Somehow, despite its befuddled approach towards fighting climate change, Belgium was able to utter that:
“To produce the quantity of biodiesel for the Belgian market, palm oil plantations are needed with a total area of more than 100,000 football pitches. We know from studies that at least half of these palm oil plantations are planted on land that has been deforested in the recent past,”
This is sheer and absolute nonsense as biofuels derived from palm oil have been certified by the EU-based ISCC to be deforestation free.
If Minister Khatabbi doubted the quality of work by the ISCC, she should have taken it up with the certification body prior to this attempt to hide Belgium’s failure to address climate change. Palm oil maybe a woke topic for pop media but using it to hide climate policy failure will not work.
Minister Khattabi appears to be poorly informed as she suggested that Belgian “biodiesel producers will have to evolve towards other-generation biofuels.”
We assume that Minister Khattabi was referring to second generation biofuels like Used Cooking Oils (UCO). Unfortunately for the minister, recent reports have indicated that UCOs could have a darker history than first generation biofuels.
The report from T&E focused on the presence of palm oil in UCO but T&E failed to notice that China, as the biggest supplier of UCO to the EU, imports ten times more soy from Brazil than it does from all of Southeast Asia. This simply means that UCO from China is ten times more likely to contain Amazonian deforestation than Southeast Asian deforestation.
Other reports including this one from the NNFCC in the UK presented other troubling scenarios from unintended consequences due to an increase in demand for UCOs.
As for Minister Khattabi’s claim that Belgium is following the examples of Denmark, France and Netherlands, we have not been able to find evidence that the Netherlands has banned palm oil in biofuels. If anything, the Netherlands had shown strong opposition against any EU bans on palm oil as a feedstock for biofuels.
As for the Minister’s claim that Belgium will focus on electric and rail transport, this claim and the lack of details to support its viability shows that the government continues to be clueless about how it plans to reduce emissions for the country.
EU Industries in Support of Biofuels
On the other hand, the bioenergy sector in the EU has strongly argued that bioenergy is needed, at least as a transitional source of energy as the Union tries to break off its dependence on fossil fuels.
Minister Khattabi would be well advised to read “The not-so-secret solution to decarbonising EU transport.”
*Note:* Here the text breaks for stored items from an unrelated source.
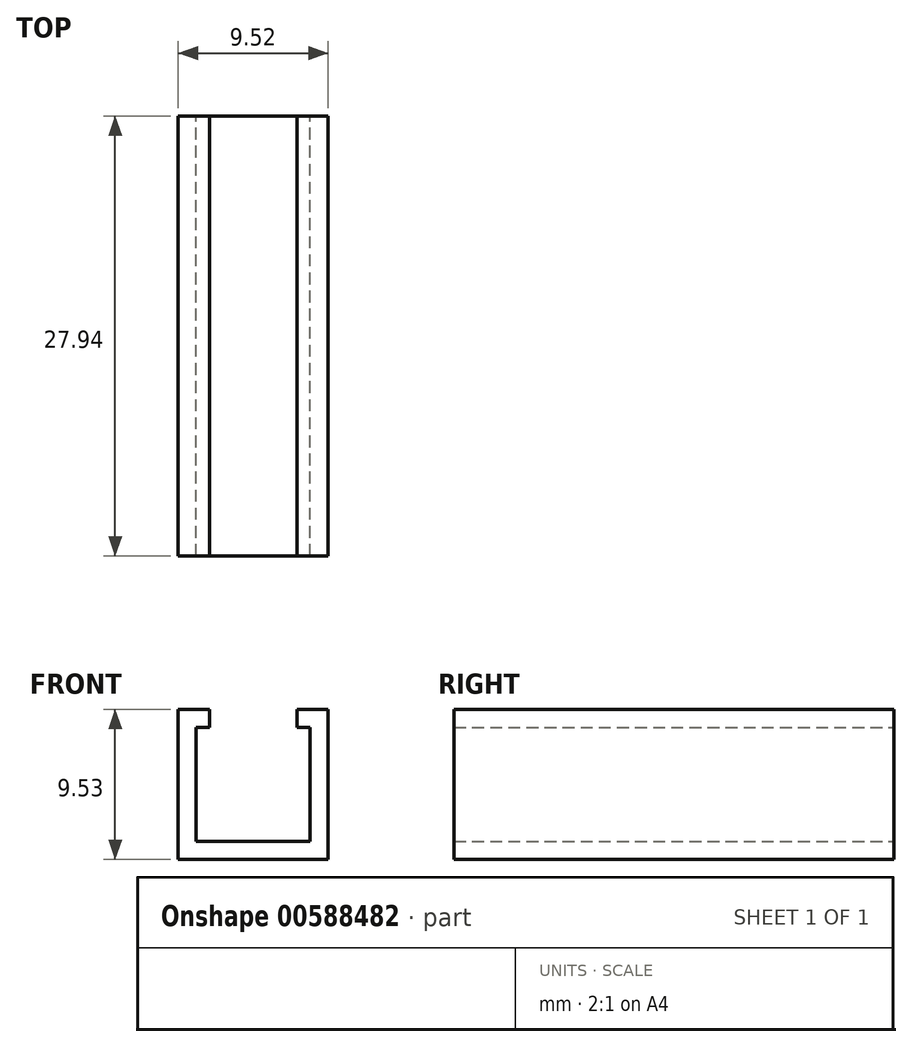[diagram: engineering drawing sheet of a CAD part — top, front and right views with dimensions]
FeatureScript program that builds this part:
annotation { "Feature Type Name" : "Feature", "Feature Type Description" : "" }
export const myFeature = defineFeature(function(context is Context, id is Id, definition is map)
    precondition{}
    {
        {
            var Q0;
            Q0=qCreatedBy(makeId("Front.planeOp"),FACE);
            var sketch = newSketch(context, id + "F0", { "sketchPlane" : qUnion([Q0])});
            skLineSegment(sketch, "E0", {"start": v(-4.76, 9.52) * mm, "end": v(-4.76, 0) * mm});
            skLineSegment(sketch, "E1", {"start": v(-4.76, 0) * mm, "end": v(4.76, 0) * mm});
            skLineSegment(sketch, "E2", {"start": v(4.76, 0) * mm, "end": v(4.76, 9.52) * mm});
            skLineSegment(sketch, "E3", {"start": v(4.76, 9.53) * mm, "end": v(3.62, 9.53) * mm});
            skLineSegment(sketch, "E4", {"start": v(3.62, 8.38) * mm, "end": v(3.62, 1.14) * mm});
            skLineSegment(sketch, "E5", {"start": v(3.62, 1.14) * mm, "end": v(-3.62, 1.14) * mm});
            skLineSegment(sketch, "E6", {"start": v(-3.62, 1.14) * mm, "end": v(-3.62, 8.38) * mm});
            skLineSegment(sketch, "E7", {"start": v(-3.62, 9.53) * mm, "end": v(-4.76, 9.53) * mm});
            skLineSegment(sketch, "E8", {"start": v(-3.62, 9.53) * mm, "end": v(-2.77, 9.53) * mm});
            skLineSegment(sketch, "E9", {"start": v(-2.77, 9.52) * mm, "end": v(-2.77, 8.38) * mm});
            skLineSegment(sketch, "E10", {"start": v(-2.77, 8.38) * mm, "end": v(-3.62, 8.38) * mm});
            skLineSegment(sketch, "E11", {"start": v(3.62, 9.53) * mm, "end": v(2.77, 9.53) * mm});
            skLineSegment(sketch, "E12", {"start": v(2.77, 9.52) * mm, "end": v(2.77, 8.38) * mm});
            skLineSegment(sketch, "E13", {"start": v(2.77, 8.38) * mm, "end": v(3.62, 8.38) * mm});
            skLineSegment(sketch, "E14", {"start": v(-3.62, 1.14) * mm, "end": v(-3.62, 0) * mm, "construction": true});
            skSolve(sketch);
        }
        {
            var Q0;
            Q0 = qSketchRegion(id + "F0", true);
            extrude(context, id + "F1", {"entities" : qUnion([Q0]), "depth" : 27.94 * mm, "offsetDistance" : 25.4 * mm});
        }
    });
According to The EU Biofuels Chain coalition which represents Europe’s farming, sugar, maize, cereals, oilseeds and vegetable oil production, renewable ethanol and biodiesel sector:
“Hitting the new higher targets proposed by the Commission is a major challenge. In fact, while the EU has made overall progress in renewables incorporation and emissions reduction, the picture in the transport sector is dire; fossil fuels still account for 94% of transport energy, and transport emissions are 19% higher than 1990 levels.”
Another statement from COCERAL, FEDIOL and FEFAC, which represent EU grains and oilseed trade, crushing of oilseeds, refining of vegetable oils and manufacturing of compound feed stated emphatically that:
“Stigmatising and discriminating a specific commodity or origin has not shown so far to be effective for reducing deforestation.”
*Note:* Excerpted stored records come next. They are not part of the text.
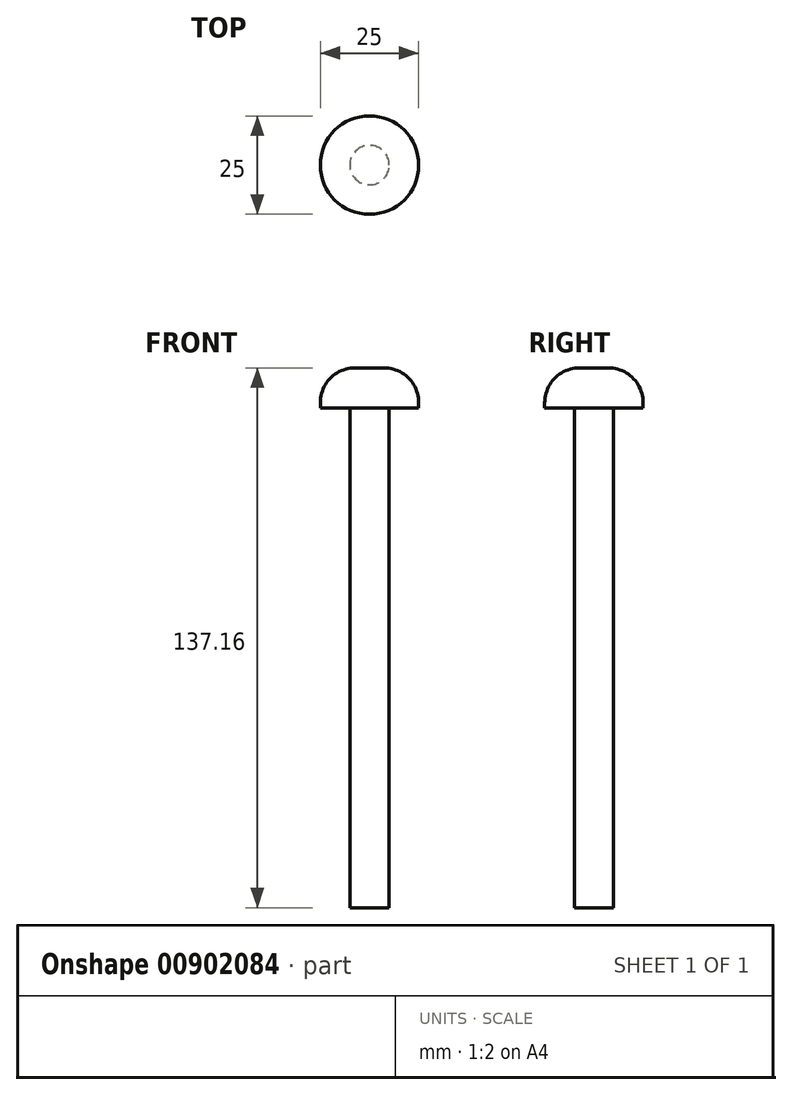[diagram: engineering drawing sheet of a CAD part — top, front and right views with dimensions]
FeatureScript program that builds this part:
annotation { "Feature Type Name" : "Feature", "Feature Type Description" : "" }
export const myFeature = defineFeature(function(context is Context, id is Id, definition is map)
    precondition{}
    {
        {
            var Q0;
            Q0=qCreatedBy(makeId("Top.planeOp"),FACE);
            var sketch = newSketch(context, id + "F0", { "sketchPlane" : qUnion([Q0])});
            skCircle(sketch, "E0", {"center": v(0, 0) * mm, "radius": 5 * mm});
            skSolve(sketch);
        }
        {
            var Q0;
            Q0=qSketchRegion(id+"F0",true);
            extrude(context, id + "F1", {"entities" : qUnion([Q0]), "depth" : 127 * mm, "offsetDistance" : 25.4 * mm});
        }
        {
            var Q0;
            Q0=makeQuery(id+"F1.opExtrude","CAP_FACE",FACE,{"disambiguationData":[OSD([sQuery(id+"F0.wireOp",EDGE,"E0")])],"isStart":false});
            var sketch = newSketch(context, id + "F2", { "sketchPlane" : qUnion([Q0])});
            skCircle(sketch, "E1", {"center": v(0, 0) * mm, "radius": 12.5 * mm});
            skSolve(sketch);
        }
        {
            var Q0;
            Q0=makeQuery(id+"F2.imprint","IMPRINT",FACE,{"disambiguationData":[TD([[makeQuery(id+"F2.imprint","IMPRINT",EDGE,{"derivedFrom":sQuery(id+"F2.wireOp",EDGE,"E1")}),1.0]])]});
            var Q1;
            Q1=makeQuery(id+"F2.imprint","IMPRINT",FACE,{"disambiguationData":[TD([[makeQuery(id+"F2.imprint","IMPRINT",EDGE,{"derivedFrom":makeQuery(id+"F1.opExtrude","CAP_EDGE",EDGE,{"disambiguationData":[OSD([sQuery(id+"F0.wireOp",EDGE,"E0")])],"isStart":false})}),1.0]])]});
            extrude(context, id + "F3", {"entities" : qUnion([Q0, Q1]), "operationType" : NewBodyOperationType.ADD, "depth" : 10.16 * mm, "offsetDistance" : 25.4 * mm});
        }
        {
            var Q0;
            Q0=makeQuery(id+"F3.opExtrude","CAP_EDGE",EDGE,{"disambiguationData":[OSD([sQuery(id+"F2.wireOp",EDGE,"E1")])],"isStart":false});
            fillet(context, id + "F4", {"entities" : qUnion([Q0]), "radius" : 8.9 * mm, "tangentPropagation" : true, "allowEdgeOverflow" : false});
        }
    });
Palm oil producing countries as represented by the Council of Palm Oil Producing Countries (CPOPC) also identified the problems faced by EU members in meeting climate change commitments.
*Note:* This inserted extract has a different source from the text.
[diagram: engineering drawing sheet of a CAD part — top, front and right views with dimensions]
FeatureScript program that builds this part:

In a new press release which addressed Belgium’s proposal to ban palm oil from biofuels, CPOPC urged understanding that palm oil was and continues to be an important crop for the sustainable development of tropical countries.
The press release touched on possible trade measures against Belgium, especially in Belgian agricultural exports to Indonesia. The dollar values of the Belgian-Southeast Asian trade is nominal but the greater consequence of EU member state actions against palm oil in biofuels threatens the continued loss of the EU’s influence in Southeast Asia, especially in saving forests.